PROBLEM REQUIREMENTS
Copy out each line of the data below in which "вирішила" appears.
-- RECORDS SUPPLIED follows --
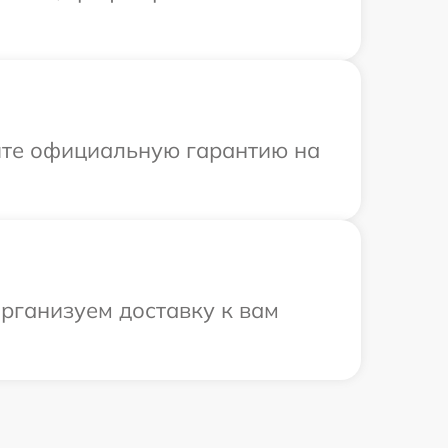
ите официальную гарантию на
рганизуем доставку к вам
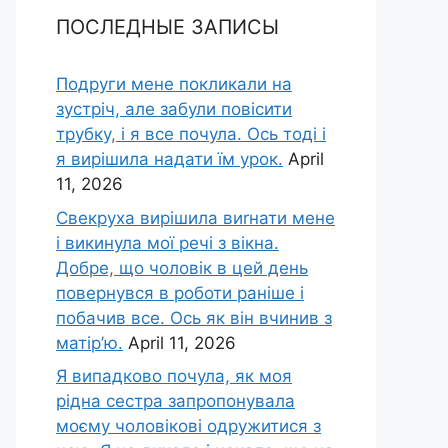
ПОСЛЕДНЫЕ ЗАПИСЫ
Подруги мене покликали на
зустріч, але забули повісити
трубку, і я все почула. Ось тоді і
я вирішила надати їм урок.
April
11, 2026
Свекруха вирішила виrнати мене
і викинула мої речі з вікна.
Добре, що чоловік в цей день
повернувся в роботи раніше і
побачив все. Ось як він вчинив з
матір’ю.
April 11, 2026
Я випадково почула, як моя
рідна сестра запропонувала
моєму чоловікові одружитися з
-- RECORDS SUPPLIED concluded --
RESULT OF THE TASK
я вирішила надати їм урок.
Свекруха вирішила виrнати мене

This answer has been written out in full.